Directed by David Yates (his fourth in the franchise), Part Two (like Part One) takes more of an artistic approach (despite the sometimes campy ghosts that will age the films significantly in the not too distant future) to telling the finale of Harry Potter, in that it’s quieter, cinematically beautiful and teeming with closeups. Our protagonists Harry Potter, Hermoine (Emma Watson) and Ron (Rupert Grint) seek The Dark Lord’s remaining Horcruxes (the items responsible for Voldemort’s immortality) and return to Hogwarts with hopes of his demise.
Upon their arrival, they learn that Professor Severus Snape (Alan Rickman) is now Headmaster at Hogwarts and expose him as the man responsible for the death of Dumbledore – casting him into an extremely intriguing and long-awaited battle with the returning Professor McGonagall (Maggie Smith). McGonagall and the other professors unite in one cause – to aide Harry Potter and save Hogwarts and each other. The battle ensues between quiet, tender moments and revelations while bringing forth the unsung heroes Luna Lovegood (Evanna Lynch) and Neville Longbottom (Matthew Lewis).
The Deathly Hallows contain footage from previous films and intricate details that change perceptions of certain characters. And as it all begins to quickly unravel, one harkens back to the trailer’s teasing line by Voldemort, has Harry Potter, “the boy who lived…come to die.”? It’s a beautiful film that if seen in 3D will have you moving back and forth from and to the edge of your seat and it’s full of moments where magical moments spring from the screen. I cannot and will not divulge the deaths we see, but I will say, be prepared to be amazed because Eduardo Serra’s cinematography is beyond breathtaking in certain moments and the film’s overall art direction is stunning.
But more than the movie itself, this represents one final escape on a journey that began on Platform 9 3/4 over a decade ago.
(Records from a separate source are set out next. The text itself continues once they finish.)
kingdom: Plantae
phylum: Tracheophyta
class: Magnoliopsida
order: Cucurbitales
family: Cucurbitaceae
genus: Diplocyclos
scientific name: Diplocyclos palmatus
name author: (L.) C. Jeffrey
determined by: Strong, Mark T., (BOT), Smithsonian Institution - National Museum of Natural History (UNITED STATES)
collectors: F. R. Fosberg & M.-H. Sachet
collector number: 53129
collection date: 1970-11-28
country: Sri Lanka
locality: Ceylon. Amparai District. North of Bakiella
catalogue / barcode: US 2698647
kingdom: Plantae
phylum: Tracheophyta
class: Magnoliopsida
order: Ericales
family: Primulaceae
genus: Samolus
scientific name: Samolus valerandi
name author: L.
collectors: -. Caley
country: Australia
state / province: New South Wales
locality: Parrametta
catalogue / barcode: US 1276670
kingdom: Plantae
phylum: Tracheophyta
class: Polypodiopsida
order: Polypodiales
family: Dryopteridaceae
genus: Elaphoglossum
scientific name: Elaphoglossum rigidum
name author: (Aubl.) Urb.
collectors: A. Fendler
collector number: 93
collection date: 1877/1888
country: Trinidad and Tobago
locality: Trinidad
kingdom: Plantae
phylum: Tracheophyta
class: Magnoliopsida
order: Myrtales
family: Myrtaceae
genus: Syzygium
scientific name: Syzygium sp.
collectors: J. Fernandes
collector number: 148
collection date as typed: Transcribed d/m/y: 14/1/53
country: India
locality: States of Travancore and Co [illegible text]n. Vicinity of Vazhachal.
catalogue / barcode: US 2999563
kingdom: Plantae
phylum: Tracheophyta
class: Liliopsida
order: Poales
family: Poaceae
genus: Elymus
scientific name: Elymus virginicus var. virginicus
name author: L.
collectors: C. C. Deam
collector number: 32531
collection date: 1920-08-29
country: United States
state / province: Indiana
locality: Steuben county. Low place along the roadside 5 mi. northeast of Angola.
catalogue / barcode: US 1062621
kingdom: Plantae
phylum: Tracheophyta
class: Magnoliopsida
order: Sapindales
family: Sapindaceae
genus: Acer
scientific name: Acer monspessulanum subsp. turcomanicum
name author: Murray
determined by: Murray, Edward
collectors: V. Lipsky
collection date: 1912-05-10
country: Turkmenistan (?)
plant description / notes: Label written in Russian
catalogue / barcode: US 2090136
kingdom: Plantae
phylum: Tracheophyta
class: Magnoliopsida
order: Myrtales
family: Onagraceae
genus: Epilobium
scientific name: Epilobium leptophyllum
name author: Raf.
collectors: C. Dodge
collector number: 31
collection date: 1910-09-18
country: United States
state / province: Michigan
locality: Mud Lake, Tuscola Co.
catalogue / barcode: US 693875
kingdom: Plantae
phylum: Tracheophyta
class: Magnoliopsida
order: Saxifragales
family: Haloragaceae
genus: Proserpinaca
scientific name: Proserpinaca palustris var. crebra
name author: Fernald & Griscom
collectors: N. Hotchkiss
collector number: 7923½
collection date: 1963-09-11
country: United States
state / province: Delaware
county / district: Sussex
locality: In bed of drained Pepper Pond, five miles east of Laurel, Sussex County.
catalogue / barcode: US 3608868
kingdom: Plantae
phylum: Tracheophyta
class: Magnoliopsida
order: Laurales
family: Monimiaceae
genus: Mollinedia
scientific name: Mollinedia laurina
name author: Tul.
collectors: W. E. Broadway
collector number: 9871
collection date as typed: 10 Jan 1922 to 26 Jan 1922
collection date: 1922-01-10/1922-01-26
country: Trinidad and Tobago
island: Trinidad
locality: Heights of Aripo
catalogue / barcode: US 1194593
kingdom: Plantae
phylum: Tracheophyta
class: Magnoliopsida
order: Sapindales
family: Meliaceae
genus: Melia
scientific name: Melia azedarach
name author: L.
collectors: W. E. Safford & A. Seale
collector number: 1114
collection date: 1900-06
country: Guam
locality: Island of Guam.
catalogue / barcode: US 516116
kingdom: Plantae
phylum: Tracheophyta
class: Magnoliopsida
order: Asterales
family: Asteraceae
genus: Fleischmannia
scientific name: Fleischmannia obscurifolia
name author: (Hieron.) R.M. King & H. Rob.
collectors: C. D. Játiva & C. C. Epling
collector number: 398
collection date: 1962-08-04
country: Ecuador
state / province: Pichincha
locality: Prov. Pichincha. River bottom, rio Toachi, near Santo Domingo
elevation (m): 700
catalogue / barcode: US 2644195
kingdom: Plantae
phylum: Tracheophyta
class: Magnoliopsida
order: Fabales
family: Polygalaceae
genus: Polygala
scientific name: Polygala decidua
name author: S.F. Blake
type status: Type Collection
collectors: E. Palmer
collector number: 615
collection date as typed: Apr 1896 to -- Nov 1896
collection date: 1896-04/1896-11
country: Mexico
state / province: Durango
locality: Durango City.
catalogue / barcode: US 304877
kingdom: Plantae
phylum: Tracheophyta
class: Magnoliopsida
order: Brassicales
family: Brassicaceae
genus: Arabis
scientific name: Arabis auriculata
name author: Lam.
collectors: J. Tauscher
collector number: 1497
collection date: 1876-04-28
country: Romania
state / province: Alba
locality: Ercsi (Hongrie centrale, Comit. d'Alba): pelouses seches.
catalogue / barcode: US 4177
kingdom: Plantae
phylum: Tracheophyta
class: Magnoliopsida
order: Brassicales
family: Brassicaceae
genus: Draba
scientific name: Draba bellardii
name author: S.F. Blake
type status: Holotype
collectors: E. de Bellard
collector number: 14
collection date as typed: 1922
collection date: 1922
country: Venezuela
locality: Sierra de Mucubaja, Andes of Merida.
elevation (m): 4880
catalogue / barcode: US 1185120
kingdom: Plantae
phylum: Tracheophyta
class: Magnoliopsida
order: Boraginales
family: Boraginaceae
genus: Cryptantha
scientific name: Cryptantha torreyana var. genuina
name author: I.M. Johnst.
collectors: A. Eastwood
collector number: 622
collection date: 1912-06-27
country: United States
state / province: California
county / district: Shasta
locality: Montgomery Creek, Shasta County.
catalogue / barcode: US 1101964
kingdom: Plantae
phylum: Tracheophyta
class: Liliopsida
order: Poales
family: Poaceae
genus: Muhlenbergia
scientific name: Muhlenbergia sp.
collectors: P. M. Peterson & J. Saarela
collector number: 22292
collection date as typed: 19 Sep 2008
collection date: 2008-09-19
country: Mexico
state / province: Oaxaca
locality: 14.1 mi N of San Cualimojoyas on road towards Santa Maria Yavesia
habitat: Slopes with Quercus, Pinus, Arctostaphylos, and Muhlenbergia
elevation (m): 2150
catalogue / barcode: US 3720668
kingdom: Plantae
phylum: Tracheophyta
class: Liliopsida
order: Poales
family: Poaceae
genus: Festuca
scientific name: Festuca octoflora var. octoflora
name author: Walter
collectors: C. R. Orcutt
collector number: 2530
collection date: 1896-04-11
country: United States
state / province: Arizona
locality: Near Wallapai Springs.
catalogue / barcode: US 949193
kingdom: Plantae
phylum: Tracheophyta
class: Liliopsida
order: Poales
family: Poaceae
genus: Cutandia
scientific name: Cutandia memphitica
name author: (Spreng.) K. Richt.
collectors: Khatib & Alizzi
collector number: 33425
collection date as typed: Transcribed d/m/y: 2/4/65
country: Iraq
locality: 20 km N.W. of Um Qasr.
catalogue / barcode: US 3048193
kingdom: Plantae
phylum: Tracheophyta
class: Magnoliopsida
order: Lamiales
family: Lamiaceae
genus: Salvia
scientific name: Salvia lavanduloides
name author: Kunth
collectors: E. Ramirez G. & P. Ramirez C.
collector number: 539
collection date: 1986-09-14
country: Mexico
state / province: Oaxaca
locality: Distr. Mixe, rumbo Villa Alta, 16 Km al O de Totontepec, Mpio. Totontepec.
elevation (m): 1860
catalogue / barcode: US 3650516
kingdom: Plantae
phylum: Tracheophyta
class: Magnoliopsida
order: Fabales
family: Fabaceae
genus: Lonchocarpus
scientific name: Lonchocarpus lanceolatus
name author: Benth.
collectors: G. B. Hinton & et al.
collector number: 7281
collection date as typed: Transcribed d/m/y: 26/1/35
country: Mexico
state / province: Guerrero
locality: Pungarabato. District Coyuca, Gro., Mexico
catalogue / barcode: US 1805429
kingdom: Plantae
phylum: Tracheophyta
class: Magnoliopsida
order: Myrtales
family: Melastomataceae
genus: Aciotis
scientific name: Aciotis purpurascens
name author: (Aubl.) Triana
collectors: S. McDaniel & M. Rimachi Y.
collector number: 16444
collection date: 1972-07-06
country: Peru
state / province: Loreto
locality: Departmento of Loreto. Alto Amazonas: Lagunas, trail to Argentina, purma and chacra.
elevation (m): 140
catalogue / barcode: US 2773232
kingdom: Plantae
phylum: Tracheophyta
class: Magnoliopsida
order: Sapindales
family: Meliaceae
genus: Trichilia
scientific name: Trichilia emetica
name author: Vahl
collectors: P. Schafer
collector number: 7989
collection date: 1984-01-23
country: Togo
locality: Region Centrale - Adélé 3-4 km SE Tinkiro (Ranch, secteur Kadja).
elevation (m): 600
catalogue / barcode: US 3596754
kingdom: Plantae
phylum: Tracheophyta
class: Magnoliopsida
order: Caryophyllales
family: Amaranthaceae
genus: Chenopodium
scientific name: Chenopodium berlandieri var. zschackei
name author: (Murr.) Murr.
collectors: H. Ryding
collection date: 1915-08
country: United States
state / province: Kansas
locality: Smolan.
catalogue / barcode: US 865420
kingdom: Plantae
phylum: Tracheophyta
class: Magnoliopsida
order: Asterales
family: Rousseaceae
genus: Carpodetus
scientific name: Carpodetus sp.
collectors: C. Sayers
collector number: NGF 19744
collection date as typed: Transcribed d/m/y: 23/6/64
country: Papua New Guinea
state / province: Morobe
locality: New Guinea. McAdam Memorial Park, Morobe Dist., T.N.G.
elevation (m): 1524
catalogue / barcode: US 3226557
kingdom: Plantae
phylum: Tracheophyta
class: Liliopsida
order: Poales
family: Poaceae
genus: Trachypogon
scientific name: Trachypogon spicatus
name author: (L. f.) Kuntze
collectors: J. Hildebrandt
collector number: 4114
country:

The sentiment and emotional value of Part Two propels the film to heights not seen since The Goblet of Fire. And as Potter continues to shatter records around the world, one thing is certain amidst the love, changes of heart, revelations and spellbinding allure, Harry Potter’s legacy and contribution to film history will never die. It’s a perfect ending to a journey and may bring a tear or two to your eye and in the words of Snape, you should “take them,” because tears tell stories. And for this author, this franchise’s conclusion is bittersweet for more than one reason. Bravo, well done Mr. Potter, well done.
Harry Potter and the Deathly Hallows Part Two runs approximately 130 minutes and is rated PG-13.